We’ve made Christianity so intellectual. So focused on right doctrine, right beliefs, right theology. And that’s good. We need to know what we believe. But we’ve forgotten that the proof of our faith isn’t how well we argue. It’s how well we love.

It’s how we treat the person who’s annoying us. It’s how we support the person who’s failing. It’s how we bear with the person who’s difficult.

When you carry someone’s burden, you’re fulfilling the law of Christ. You’re making the invisible God visible. You’re showing the world what Jesus looks like in flesh and blood.

How to Actually Do It (Without Burning Out)

Okay. So how do we actually carry burdens in real life? It’s easy to sound spiritual in a blog post. It’s harder to do it when you’re tired, when you’re annoyed, when you’re just trying to get through the day.

Here’s the truth: You don’t have to carry everyone’s burdens.

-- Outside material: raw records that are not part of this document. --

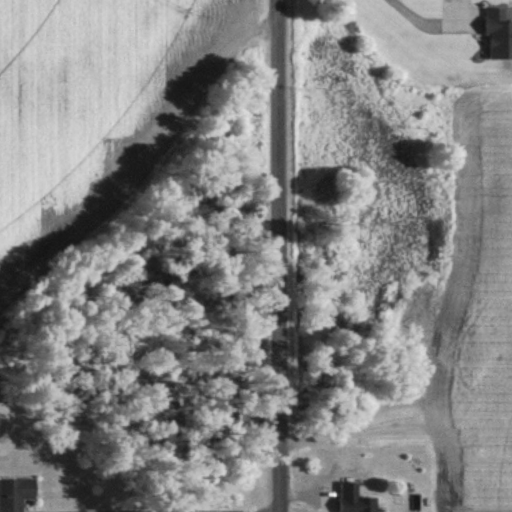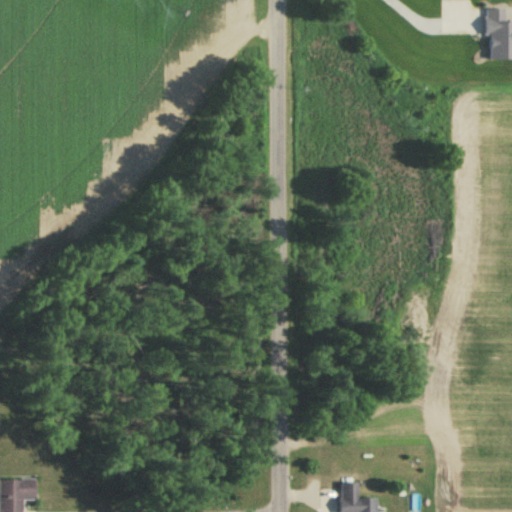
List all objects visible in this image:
road: (283, 255)
building: (14, 494)
building: (350, 500)
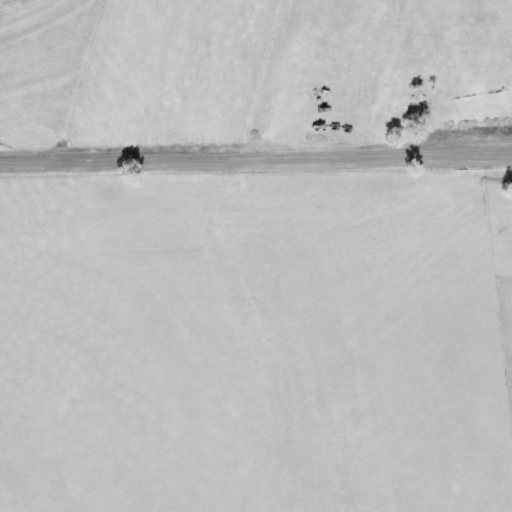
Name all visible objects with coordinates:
road: (258, 166)
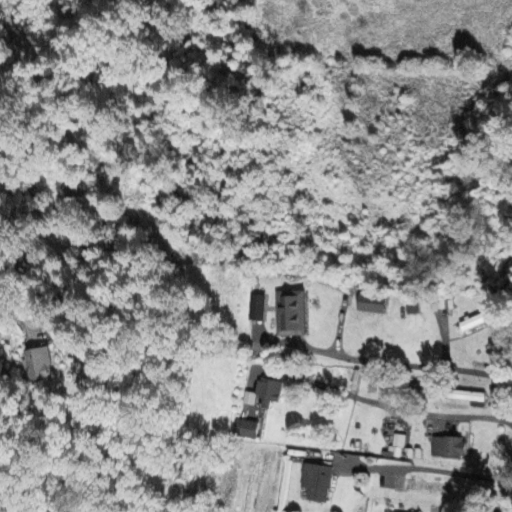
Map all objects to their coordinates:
building: (441, 302)
building: (370, 303)
building: (255, 306)
building: (290, 312)
building: (476, 319)
building: (37, 363)
road: (424, 366)
building: (261, 394)
building: (463, 395)
road: (382, 406)
building: (244, 428)
building: (447, 446)
road: (425, 467)
road: (511, 471)
building: (316, 481)
building: (425, 486)
road: (498, 493)
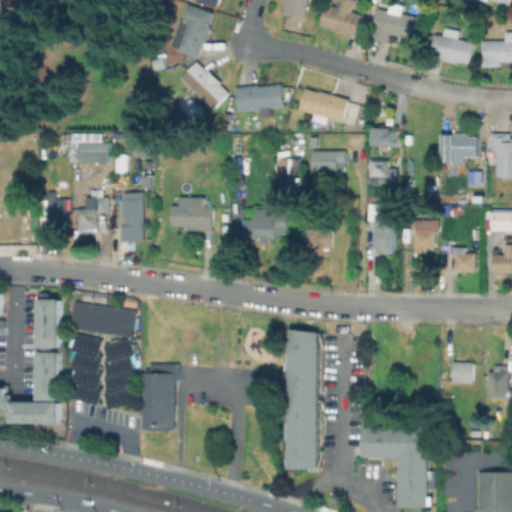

You can’t. You’re not Jesus. You’re not omnipresent. You’re not omniscient. You’re a finite, broken, beautiful human being.

Start small.

Look around your circle. Who is struggling? Who is quiet? Who is smiling but their eyes look tired?

Maybe it’s your neighbor who just had surgery. Maybe it’s your sister who’s dealing with infertility. Maybe it’s your friend who’s losing their job.

Don’t try to fix it. Just carry it.

Ask the question. “Can I help?”

And then mean it.

If they say, “I don’t know,” that’s okay. Sit with them. Be present. Your presence is a gift. Your silence is a gift. Your willingness to be uncomfortable is a gift.

And here’s the part we forget: You need to be carried too.

We’re so busy trying to be the helpers that we forget we’re also the helped. We forget to ask for help. We forget to admit when we’re drowning.

Try this. Pick one person this week. Just one. Tell them, “I’m struggling with [X]. Can you pray for me?” Or, “Can you just sit with me for an hour?”

It’s scary. It feels vulnerable. It feels risky. But it’s the only way to truly fulfill the law of Christ.

The Summer of Sharing

Summer is a strange season. It’s long. It’s slow. It’s bright. It’s easy to let the days slip by without much thought. But it’s also a season of connection. Of shared meals. Of open windows. Of doors left ajar.

Let’s leave our doors ajar this season.

Let’s stop pretending we have it all together. Let’s stop measuring our worth by our productivity. Let’s start measuring it by our love.

Because when we carry each other’s burdens, something shifts. The weight doesn’t always disappear. The pain doesn’t always vanish. But we don’t carry it alone anymore. And that changes everything.

It changes how we sleep. It changes how we wake up. It changes how we see the world.

We see it through the eyes of Christ. Who bore our sins on the cross. Who carried our grief. Who took our punishment. Who made us free.

So go ahead. Lift the weight. Share the load. Love like you mean it.

Because that’s what we’re here for. That’s the point. That’s the joy. That’s the peace that surpasses understanding.

And it starts with a simple, “Can I help?”